Tuesday, April 28, 2020

Eagle Country - Sean Lysaght

I've spent the last week reading this book, occasionally following the diversions it's sent me on for hours at a time before coming back to it, and sometimes just stopping to think about. It was a good choice to follow 'The Frayed Atlantic Edge' with, it's centered on Mayo so there's a little bit of geographic overlap, and the first book had made me brush up a little on my Irish geography. It was also long past time I read this, as I'd bought it almost exactly 2 years ago.

It is a beautiful book, both physically and for it's contents. I really love the Little Toller monographs. They're a handy pocket size, the print is nice to read, the covers enticing - they feel special in an unfussy but very well made way. Contents wise it's a series of walks and climbs around the west coast of Ireland in search of places that eagles have been and might be, along with some of the meditations that walking and meeting people bring.

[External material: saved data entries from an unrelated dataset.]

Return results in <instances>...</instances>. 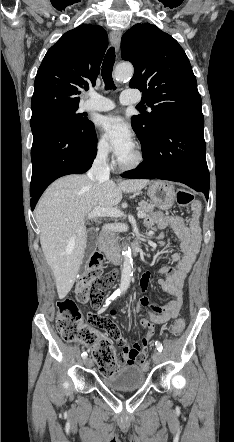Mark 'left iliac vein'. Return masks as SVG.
<instances>
[{"instance_id": "4c4485c4", "label": "left iliac vein", "mask_w": 234, "mask_h": 442, "mask_svg": "<svg viewBox=\"0 0 234 442\" xmlns=\"http://www.w3.org/2000/svg\"><path fill=\"white\" fill-rule=\"evenodd\" d=\"M152 359H153V362H154L155 364L160 363L161 360H162V355H161V353H160L159 351H155L154 354H153V356H152Z\"/></svg>"}]
</instances>
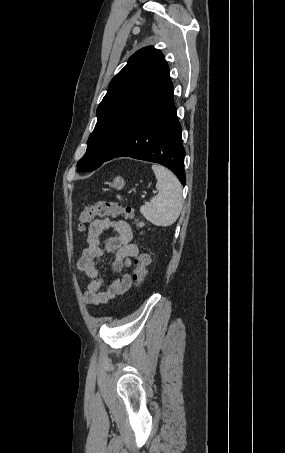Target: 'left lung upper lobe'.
Masks as SVG:
<instances>
[{
  "mask_svg": "<svg viewBox=\"0 0 285 453\" xmlns=\"http://www.w3.org/2000/svg\"><path fill=\"white\" fill-rule=\"evenodd\" d=\"M169 75L160 50L148 46L134 53L126 66L111 80L107 94L97 108V123L87 141V151L77 170L100 167L134 119L156 96Z\"/></svg>",
  "mask_w": 285,
  "mask_h": 453,
  "instance_id": "1",
  "label": "left lung upper lobe"
}]
</instances>
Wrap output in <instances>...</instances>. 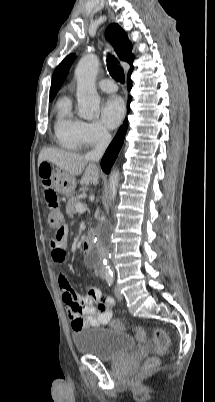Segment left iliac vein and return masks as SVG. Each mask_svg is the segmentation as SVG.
Segmentation results:
<instances>
[{
	"mask_svg": "<svg viewBox=\"0 0 215 402\" xmlns=\"http://www.w3.org/2000/svg\"><path fill=\"white\" fill-rule=\"evenodd\" d=\"M114 293H115V296H116V298H117L118 300H122L123 296H122V294L120 293V290H119V288H118L117 286H116L115 289H114Z\"/></svg>",
	"mask_w": 215,
	"mask_h": 402,
	"instance_id": "left-iliac-vein-1",
	"label": "left iliac vein"
}]
</instances>
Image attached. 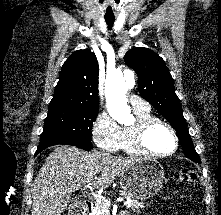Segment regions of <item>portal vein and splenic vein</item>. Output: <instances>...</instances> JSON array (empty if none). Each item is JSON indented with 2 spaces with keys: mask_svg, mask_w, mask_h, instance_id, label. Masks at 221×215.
<instances>
[{
  "mask_svg": "<svg viewBox=\"0 0 221 215\" xmlns=\"http://www.w3.org/2000/svg\"><path fill=\"white\" fill-rule=\"evenodd\" d=\"M84 187H88V185H85ZM91 195L95 198V200L100 203V202H105L106 205L110 206V202L105 199V197L95 193V192H91ZM124 201V199L122 197H119L116 199V202H122Z\"/></svg>",
  "mask_w": 221,
  "mask_h": 215,
  "instance_id": "18ae733b",
  "label": "portal vein and splenic vein"
}]
</instances>
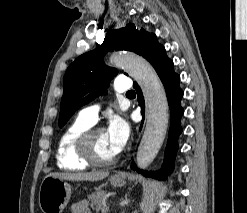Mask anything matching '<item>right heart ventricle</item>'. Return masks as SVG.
Instances as JSON below:
<instances>
[{
	"label": "right heart ventricle",
	"instance_id": "right-heart-ventricle-1",
	"mask_svg": "<svg viewBox=\"0 0 247 213\" xmlns=\"http://www.w3.org/2000/svg\"><path fill=\"white\" fill-rule=\"evenodd\" d=\"M92 125L78 117L64 129L59 137L56 150V162L60 169L83 171L88 168V165L77 157L75 143L78 136Z\"/></svg>",
	"mask_w": 247,
	"mask_h": 213
}]
</instances>
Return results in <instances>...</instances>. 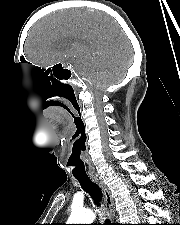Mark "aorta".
Wrapping results in <instances>:
<instances>
[{"label": "aorta", "instance_id": "aorta-1", "mask_svg": "<svg viewBox=\"0 0 180 225\" xmlns=\"http://www.w3.org/2000/svg\"><path fill=\"white\" fill-rule=\"evenodd\" d=\"M95 219V213L90 209L72 211L68 224H91Z\"/></svg>", "mask_w": 180, "mask_h": 225}]
</instances>
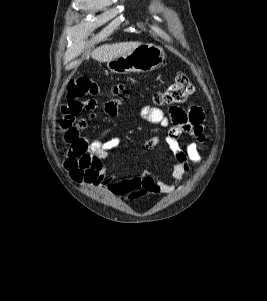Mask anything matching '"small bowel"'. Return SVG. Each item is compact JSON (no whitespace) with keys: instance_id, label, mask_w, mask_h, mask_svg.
Returning <instances> with one entry per match:
<instances>
[{"instance_id":"small-bowel-1","label":"small bowel","mask_w":267,"mask_h":301,"mask_svg":"<svg viewBox=\"0 0 267 301\" xmlns=\"http://www.w3.org/2000/svg\"><path fill=\"white\" fill-rule=\"evenodd\" d=\"M118 93L119 88H115L113 94L118 95ZM121 103V98L106 102L104 113L109 117L116 116ZM96 108L97 101L89 98L68 100L61 109L63 118L60 129L67 144L64 166L75 182L102 188L122 199L138 200L147 196L172 193L190 173L191 166L201 164L199 145L205 138L204 113L201 108L191 106L185 110L173 106L166 114L159 108L145 106L140 110V117L167 129L165 141L174 161L172 181L165 182L145 171L137 176L116 179L115 176L107 174L105 160L119 145L120 140L113 138L90 141L81 135V131L86 126V119L80 117V114L87 111L90 117H94ZM183 135H189L192 140L182 144L180 139ZM159 142V137H150L145 142V148L151 150Z\"/></svg>"}]
</instances>
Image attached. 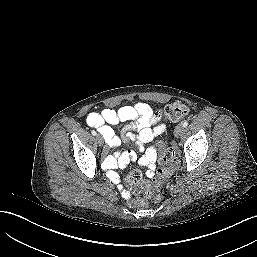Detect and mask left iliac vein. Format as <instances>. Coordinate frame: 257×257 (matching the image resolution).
<instances>
[{
  "mask_svg": "<svg viewBox=\"0 0 257 257\" xmlns=\"http://www.w3.org/2000/svg\"><path fill=\"white\" fill-rule=\"evenodd\" d=\"M183 132H184V127H183V125L179 124L175 127L174 135L176 137H179L183 134Z\"/></svg>",
  "mask_w": 257,
  "mask_h": 257,
  "instance_id": "obj_1",
  "label": "left iliac vein"
}]
</instances>
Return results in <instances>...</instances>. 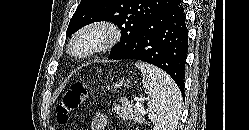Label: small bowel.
<instances>
[{
	"label": "small bowel",
	"instance_id": "obj_1",
	"mask_svg": "<svg viewBox=\"0 0 249 130\" xmlns=\"http://www.w3.org/2000/svg\"><path fill=\"white\" fill-rule=\"evenodd\" d=\"M106 123V116L101 112H97L91 120L89 130H105Z\"/></svg>",
	"mask_w": 249,
	"mask_h": 130
}]
</instances>
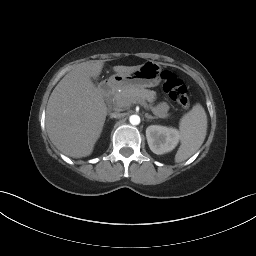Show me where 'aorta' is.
I'll list each match as a JSON object with an SVG mask.
<instances>
[{
  "label": "aorta",
  "instance_id": "1",
  "mask_svg": "<svg viewBox=\"0 0 256 256\" xmlns=\"http://www.w3.org/2000/svg\"><path fill=\"white\" fill-rule=\"evenodd\" d=\"M129 121L132 125H138L140 123V117L138 115H131Z\"/></svg>",
  "mask_w": 256,
  "mask_h": 256
}]
</instances>
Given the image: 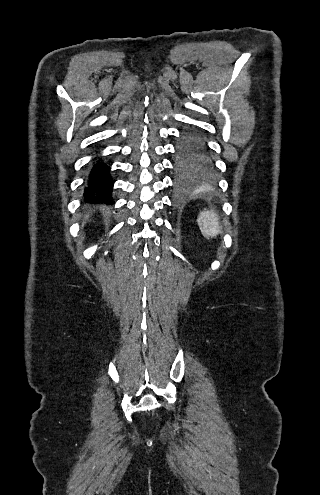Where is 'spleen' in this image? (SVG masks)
<instances>
[{
	"instance_id": "obj_1",
	"label": "spleen",
	"mask_w": 320,
	"mask_h": 495,
	"mask_svg": "<svg viewBox=\"0 0 320 495\" xmlns=\"http://www.w3.org/2000/svg\"><path fill=\"white\" fill-rule=\"evenodd\" d=\"M197 222L203 236L208 240L216 237L221 232L219 218L214 211L200 212Z\"/></svg>"
}]
</instances>
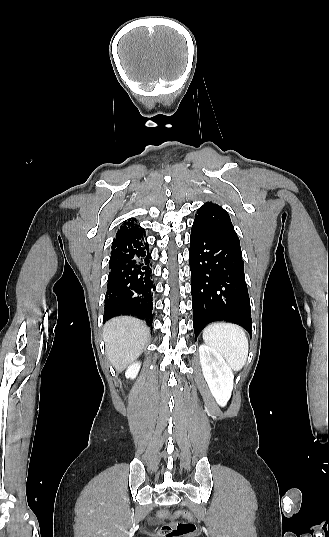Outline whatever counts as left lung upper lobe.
Listing matches in <instances>:
<instances>
[{
	"label": "left lung upper lobe",
	"instance_id": "1",
	"mask_svg": "<svg viewBox=\"0 0 329 537\" xmlns=\"http://www.w3.org/2000/svg\"><path fill=\"white\" fill-rule=\"evenodd\" d=\"M194 223L200 225L211 234L240 247V241L231 223L230 216L221 206L212 202L205 203L197 210Z\"/></svg>",
	"mask_w": 329,
	"mask_h": 537
}]
</instances>
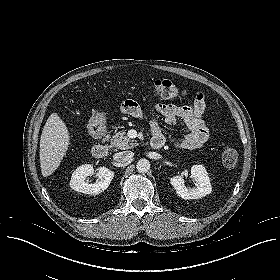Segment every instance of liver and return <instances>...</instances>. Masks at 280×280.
Listing matches in <instances>:
<instances>
[{
    "instance_id": "1",
    "label": "liver",
    "mask_w": 280,
    "mask_h": 280,
    "mask_svg": "<svg viewBox=\"0 0 280 280\" xmlns=\"http://www.w3.org/2000/svg\"><path fill=\"white\" fill-rule=\"evenodd\" d=\"M69 142L70 136L64 121L57 113H52L40 139V167L43 177L50 176L60 166Z\"/></svg>"
}]
</instances>
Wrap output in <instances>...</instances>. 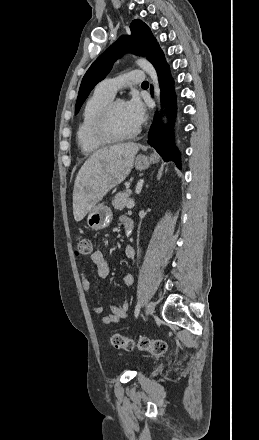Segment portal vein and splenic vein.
<instances>
[{"instance_id": "18ae733b", "label": "portal vein and splenic vein", "mask_w": 259, "mask_h": 440, "mask_svg": "<svg viewBox=\"0 0 259 440\" xmlns=\"http://www.w3.org/2000/svg\"><path fill=\"white\" fill-rule=\"evenodd\" d=\"M134 206H135V202H134V200H129L128 203H127V205H126V207H127L128 209H131V208H133Z\"/></svg>"}]
</instances>
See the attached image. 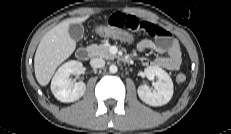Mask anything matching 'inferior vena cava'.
<instances>
[{
  "label": "inferior vena cava",
  "mask_w": 231,
  "mask_h": 134,
  "mask_svg": "<svg viewBox=\"0 0 231 134\" xmlns=\"http://www.w3.org/2000/svg\"><path fill=\"white\" fill-rule=\"evenodd\" d=\"M90 65L94 68H102L105 65V61L101 58H93L90 61Z\"/></svg>",
  "instance_id": "inferior-vena-cava-1"
}]
</instances>
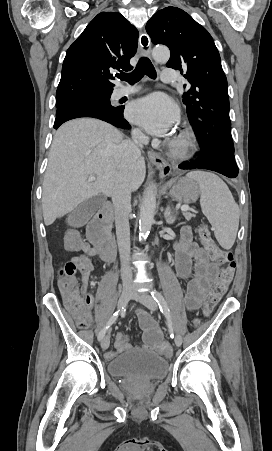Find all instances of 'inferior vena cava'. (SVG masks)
Wrapping results in <instances>:
<instances>
[{
  "instance_id": "1",
  "label": "inferior vena cava",
  "mask_w": 272,
  "mask_h": 451,
  "mask_svg": "<svg viewBox=\"0 0 272 451\" xmlns=\"http://www.w3.org/2000/svg\"><path fill=\"white\" fill-rule=\"evenodd\" d=\"M132 140L133 142H122V144H119L114 156L116 172L112 202L115 210L116 235L121 259V279L123 285H133L132 269L129 265L130 227L128 216L131 210L130 170H132L136 160L141 156L139 148H143V144H148L149 138L144 136L140 130H134L132 132Z\"/></svg>"
}]
</instances>
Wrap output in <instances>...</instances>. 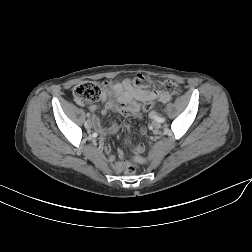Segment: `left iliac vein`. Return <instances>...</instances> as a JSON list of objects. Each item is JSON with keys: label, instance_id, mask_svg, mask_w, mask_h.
Here are the masks:
<instances>
[{"label": "left iliac vein", "instance_id": "4c4485c4", "mask_svg": "<svg viewBox=\"0 0 252 252\" xmlns=\"http://www.w3.org/2000/svg\"><path fill=\"white\" fill-rule=\"evenodd\" d=\"M152 126L154 129H159L161 127V124L158 121H153Z\"/></svg>", "mask_w": 252, "mask_h": 252}]
</instances>
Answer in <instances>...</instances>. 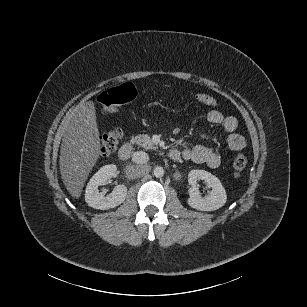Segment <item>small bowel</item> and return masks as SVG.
<instances>
[{"label":"small bowel","mask_w":307,"mask_h":307,"mask_svg":"<svg viewBox=\"0 0 307 307\" xmlns=\"http://www.w3.org/2000/svg\"><path fill=\"white\" fill-rule=\"evenodd\" d=\"M206 118L208 122L212 124L221 125L223 129L229 133L227 142L229 151H239L246 146L244 137L235 133L238 126L236 118L224 116L223 113L217 109L209 110ZM177 152L179 153L177 160L183 158L195 163L205 164L210 168H216L222 162V155L219 152L204 145H195L192 148H185L182 151L177 150Z\"/></svg>","instance_id":"c3829d8e"}]
</instances>
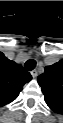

White Tailed Sea Eagles are the specific focus, with some space for Golden Eagles too. I've a long standing desire to see a living Sea Eagle* (which I hoped to achieve on Mull, but didn't) which is what attracted me to this book in the first place. Reintroduction programmes are having some success in Ireland (and here, where Sea Eagles particularly seem to be popping up all over the place) so Lysaght isn't only searching out the places that they have been, but sees them too.

It turns out there are two things eagles need to thrive - food, and not to be shot or poisoned. There is understandable, if probably unfounded, anxiety amongst farmers that eagles will take lambs, and gamekeepers worry about their own birds. I find it's always a shock to read about these deliberate killings, and it would be easy to be outraged about them, but Lysaght keeps the tone mater of fact which is important.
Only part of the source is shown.